The construction of the watch’s case is the next important factor to consider before you dive. Dive watches must be able to withstand pressure and stand up to the effects of salt water. Stainless steel is the most common material used to make dive watches. They are also made of other steel alloys, titanium and synthetic resin, whatever that is. Ok, I’m going with steel.
That little knob that winds analog watches is called a crown. It has other functions on a dive watch. There are a lot of opinions about whether dive watches should have screw-down or non-screw-down crowns. For the sake of ensuring that the watch’s water resistance isn’t compromised, I’ve decided to go with a screw down. However, there are now watches with locks on the crown, so that might work, too.
I just like saying this word: bezel. That is the circular piece around the crystal with numbers in increments of 15, although some dive watches have other numbers instead. This is a crucial dive watch mechanism. It helps you keep up with your elapsed dive time. Make sure to set it before you go down.
It’s obviously pretty dark when you dive down deep. That’s why I’m paying special attention to the glow of dive watches. Generally, the light is generated two ways: luminescent paint or tritium. I’ve ready reviews that say the paint last a long time but the glow doesn’t unless you let the sun “charge” it back up. Tritium makes for a brighter light and doesn’t need the sun, but it fades over time. It’s a toss-up.

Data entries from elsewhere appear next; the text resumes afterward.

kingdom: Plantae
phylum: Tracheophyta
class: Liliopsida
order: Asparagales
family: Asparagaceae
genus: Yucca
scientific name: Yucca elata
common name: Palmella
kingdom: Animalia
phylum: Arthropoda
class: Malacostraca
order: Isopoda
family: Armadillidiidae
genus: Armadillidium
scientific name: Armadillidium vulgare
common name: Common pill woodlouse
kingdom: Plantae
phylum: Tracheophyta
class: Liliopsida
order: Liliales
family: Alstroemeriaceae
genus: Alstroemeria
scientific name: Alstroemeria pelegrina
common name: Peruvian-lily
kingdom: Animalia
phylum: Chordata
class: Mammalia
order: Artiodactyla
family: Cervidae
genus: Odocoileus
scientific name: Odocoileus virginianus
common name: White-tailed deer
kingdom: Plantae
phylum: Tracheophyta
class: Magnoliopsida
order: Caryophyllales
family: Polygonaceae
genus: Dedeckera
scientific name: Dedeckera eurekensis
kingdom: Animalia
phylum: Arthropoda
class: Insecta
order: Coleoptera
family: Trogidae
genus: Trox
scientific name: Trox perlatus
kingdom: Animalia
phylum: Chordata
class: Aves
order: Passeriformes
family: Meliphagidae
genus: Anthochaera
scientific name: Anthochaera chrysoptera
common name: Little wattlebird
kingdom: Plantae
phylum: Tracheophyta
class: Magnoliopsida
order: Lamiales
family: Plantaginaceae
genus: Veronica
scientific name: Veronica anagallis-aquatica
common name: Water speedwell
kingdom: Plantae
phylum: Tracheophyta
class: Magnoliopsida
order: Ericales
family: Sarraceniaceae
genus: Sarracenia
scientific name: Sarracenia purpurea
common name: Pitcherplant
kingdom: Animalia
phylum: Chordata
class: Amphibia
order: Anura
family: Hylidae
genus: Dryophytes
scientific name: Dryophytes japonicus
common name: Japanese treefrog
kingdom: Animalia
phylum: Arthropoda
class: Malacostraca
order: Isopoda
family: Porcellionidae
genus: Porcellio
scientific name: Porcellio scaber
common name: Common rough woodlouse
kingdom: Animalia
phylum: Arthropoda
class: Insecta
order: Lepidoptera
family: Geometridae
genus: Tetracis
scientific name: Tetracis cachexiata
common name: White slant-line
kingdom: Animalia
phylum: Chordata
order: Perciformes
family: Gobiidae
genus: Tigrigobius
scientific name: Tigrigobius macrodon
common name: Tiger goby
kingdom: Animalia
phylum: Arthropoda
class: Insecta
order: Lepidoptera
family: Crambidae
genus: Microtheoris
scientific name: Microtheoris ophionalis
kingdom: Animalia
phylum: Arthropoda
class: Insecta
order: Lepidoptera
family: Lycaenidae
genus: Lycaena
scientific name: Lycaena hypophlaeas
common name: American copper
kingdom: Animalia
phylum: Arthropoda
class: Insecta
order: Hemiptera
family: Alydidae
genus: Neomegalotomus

Now about that strap. I’ve learned that you have to allow for the extra girth that a wetsuit adds to your arm. I try them on over a thick shirt or light jacket to make sure they fit.
There are other considerations when buying a dive watch for sure. But since I’m a beginner, I’m sticking to the best dive watches of all time, the Citizen Promaster. Yes, it’s rather expensive, but if you are serious about your new hobby, this is one of the investment that you need to consider. Another alternative will be the good-looking frogman, but so far Promaster has more great reviews, so I’ll stick to that one.